Palmer's return from injury brings back air of confidence

Cincinnati Bengals

Ravens' afc north rivals

September 07, 2006|By EDWARD LEE

For the first time in nine months, the focus has shifted from Carson Palmer's knee to his arm.

The Cincinnati Bengals quarterback, who injured his left knee during a playoff game against the Pittsburgh Steelers in January, capped a remarkable recovery when he threw three touchdown passes in one half in his return against the Green Bay Packers on Aug. 28.

No one doubted Palmer's skills as he led the NFL with 32 touchdown passes in 2005. But after then-Pittsburgh Steeler Kimo von Oelhoffen rolled into Palmer's knee, tearing two ligaments and dislocating the kneecap, many wondered whether Palmer would be ready for the regular season.

Palmer's performance against the Packers, which included 140 passing yards, an 11-yard scramble and a couple of hard hits in the pocket, convinced coach Marvin Lewis that his quarterback is more than ready to start Sunday against the Kansas City Chiefs.

"Unfortunately, a lot was made of what he's been through," Lewis said last week. "He's our quarterback. He got injured. He's come back from the injury. Now we can move on and quit writing about it."

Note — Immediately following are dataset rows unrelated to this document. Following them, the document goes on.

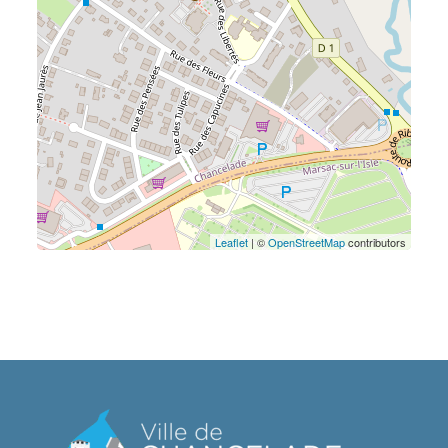
Leaflet
| ©
OpenStreetMap
contributors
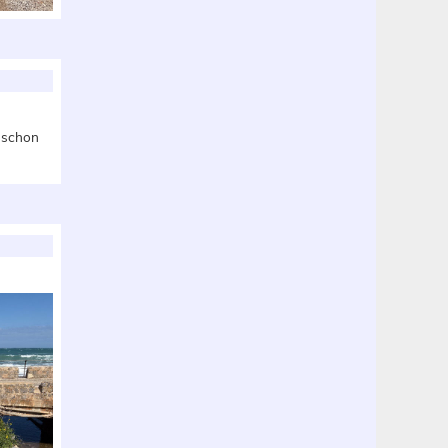
h schon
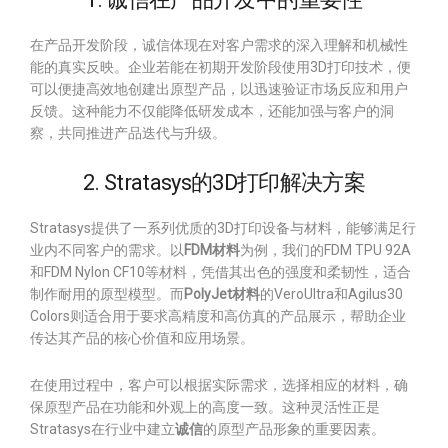
在产品开发阶段，诚信体现在对客户需求的深入理解和机械性
能的真实反映。企业若能在初期开发阶段使用3D打印技术，便
可以便捷高效地创建出原型产品，以迅速验证市场反应和用户
反馈。这种能力不仅能降低研发成本，还能加强与客户的洞
察，共同推进产品迭代与升级。
2. Stratasys的3D打印解决方案
Stratasys提供了一系列优质的3D打印设备与材料，能够满足行
业内不同客户的需求。以
FDM材料
为例，我们的FDM TPU 92A
和FDM Nylon CF10等材料，凭借其出色的强度和柔韧性，适合
制作耐用的原型模型。而
PolyJet材料
的VeroUltra和Agilus30
Colors则适合用于要求高精度和高仿真的产品展示，帮助企业
传达其产品的核心价值和应用场景。
在使用过程中，客户可以根据实际需求，选择相应的材料，确
保原型产品在功能和外观上的高度一致。这种灵活性正是
Stratasys在行业中建立
诚信
的原型产品形象的重要因素。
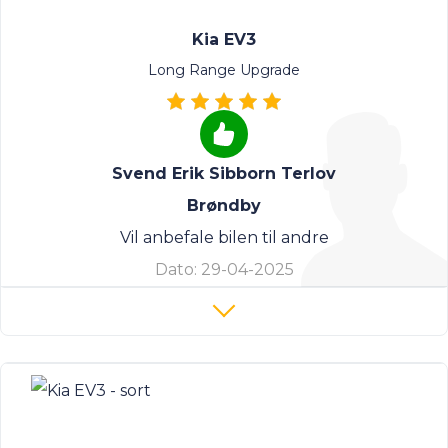
Kia EV3
Long Range Upgrade
Svend Erik Sibborn Terlov
Brøndby
Vil anbefale bilen til andre
Dato:
29-04-2025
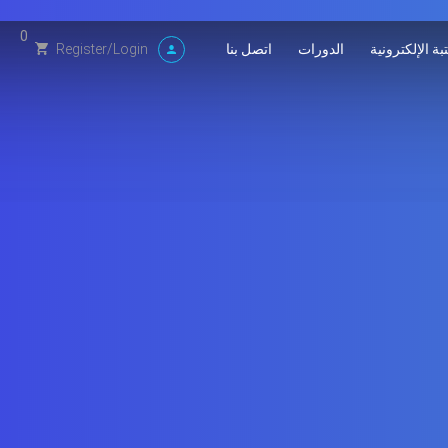
0
بة الإلكترونية
الدورات
اتصل بنا
Register
/
Login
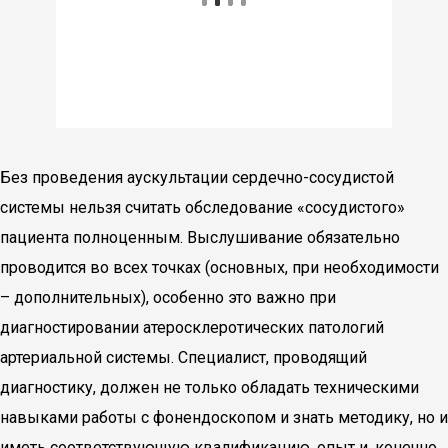
Без проведения аускультации сердечно-сосудистой
системы нельзя считать обследование «сосудистого»
пациента полноценным. Выслушивание обязательно
проводится во всех точках (основных, при необходимости
– дополнительных), особенно это важно при
диагностировании атеросклеротических патологий
артериальной системы. Специалист, проводящий
диагностику, должен не только обладать техническими
навыками работы с фонендоскопом и знать методику, но и
иметь соответствующую квалификацию, опыт и, конечно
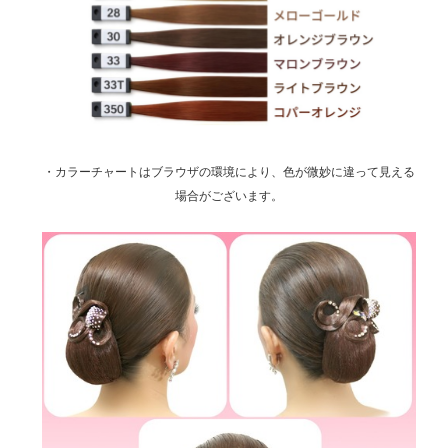
・カラーチャートはブラウザの環境により、色が微妙に違って見える
場合がございます。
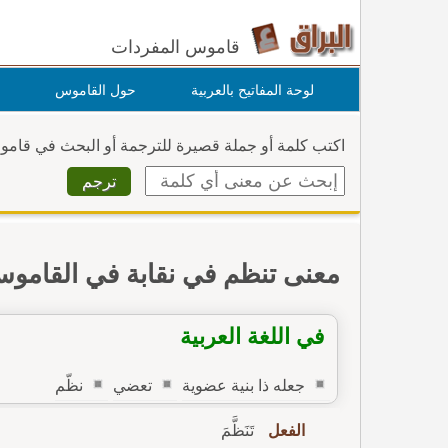
قاموس المفردات
لوحة المفاتيح بالعربية
حول القاموس
اكتب كلمة أو جملة قصيرة للترجمة أو البحث في قام
معنى تنظم في نقابة في القامو
في اللغة العربية
جعله ذا بنية عضوية
تعضي
نظّم
الفعل
تَنَظَّمَ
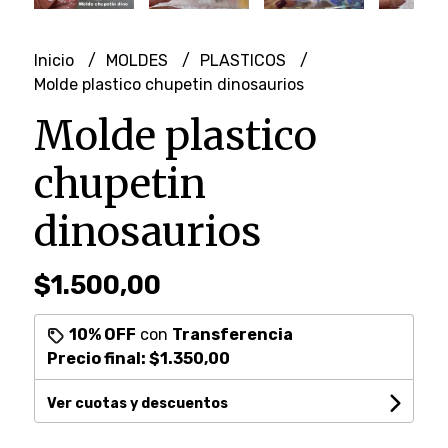
Inicio
MOLDES
PLASTICOS
Molde plastico chupetin dinosaurios
Molde plastico
chupetin
dinosaurios
$1.500,00
10% OFF
con
Transferencia
Precio final:
$1.350,00
Ver cuotas y descuentos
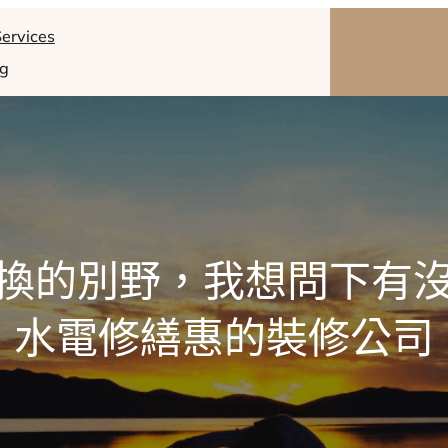
ervices
og
換的別野，我想問下有
水電修繕惠的裝修公司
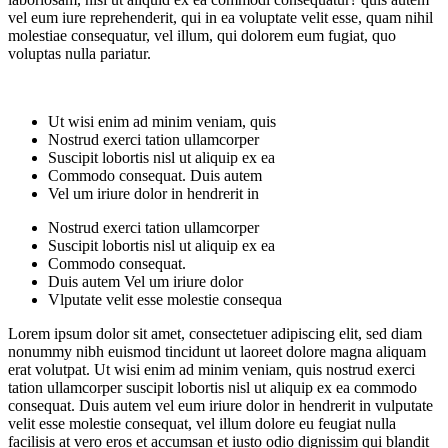
vel eum iure reprehenderit, qui in ea voluptate velit esse, quam nihil
molestiae consequatur, vel illum, qui dolorem eum fugiat, quo
voluptas nulla pariatur.
Ut wisi enim ad minim veniam, quis
Nostrud exerci tation ullamcorper
Suscipit lobortis nisl ut aliquip ex ea
Commodo consequat. Duis autem
Vel um iriure dolor in hendrerit in
Nostrud exerci tation ullamcorper
Suscipit lobortis nisl ut aliquip ex ea
Commodo consequat.
Duis autem Vel um iriure dolor
Vlputate velit esse molestie consequa
Lorem ipsum dolor sit amet, consectetuer adipiscing elit, sed diam
nonummy nibh euismod tincidunt ut laoreet dolore magna aliquam
erat volutpat. Ut wisi enim ad minim veniam, quis nostrud exerci
tation ullamcorper suscipit lobortis nisl ut aliquip ex ea commodo
consequat. Duis autem vel eum iriure dolor in hendrerit in vulputate
velit esse molestie consequat, vel illum dolore eu feugiat nulla
facilisis at vero eros et accumsan et iusto odio dignissim qui blandit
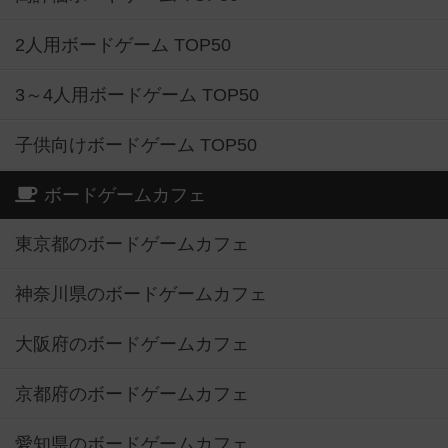
2人用ボードゲーム TOP50
3～4人用ボードゲーム TOP50
子供向けボードゲーム TOP50
ボードゲームカフェ
東京都のボードゲームカフェ
神奈川県のボードゲームカフェ
大阪府のボードゲームカフェ
京都府のボードゲームカフェ
愛知県のボードゲームカフェ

Palmer's return does not bode well for the rest of the AFC North. With weapons like Palmer, running back Rudi Johnson and receivers Chad Johnson and T.J. Houshmandzadeh, the Bengals offense could improve on last season's No. 6 ranking.

Ravens defensive coordinator Rex Ryan said he's not surprised by Palmer's rapid recovery.

"I'm glad for him, but disappointed for us," Ryan said with a smile. "Obviously, it's a lot easier to play a team with their backup quarterback. But he is a tremendous talent and that's why he was taken with the first pick [in the 2003 draft]."

Passing game

Personnel -- A lot of attention is paid to receiver Chad Johnson (97receptions, 1,432 yards, nine touchdowns last season), who is as dangerous on crossing routes as he is on fly patterns. But fellow wide-out T.J. Houshmandzadeh (78 receptions, 956 yards, seven TDs) is no slouch, and receiver Chris Henry averaged a touchdown catch every five receptions.

Biggest weapon -- Johnson led the AFC in receptions and yards. He has developed a rapport with quarterback Carson Palmer and can be counted on to stretch the field almost as well as he stretches his mouth to yap at opposing defensive backs.

Biggest concern -- The Bengals lack a credible threat at tight end (Reggie Kelly had only 15 catches last season), and running back Chris Perry (51 receptions, 328 yards) is on the physically-unable-to-perform list because of knee and ankle injuries.

Ravens defensive coordinator Rex Ryan says -- "They've got tremendous personnel, and it starts with their quarterback. He can put it out there with the best of them. They're loaded at receiver with Houshmandzadeh and Johnson and Chris Henry. They've got good backs that can catch the ball. That's one of the toughest passing games to attack."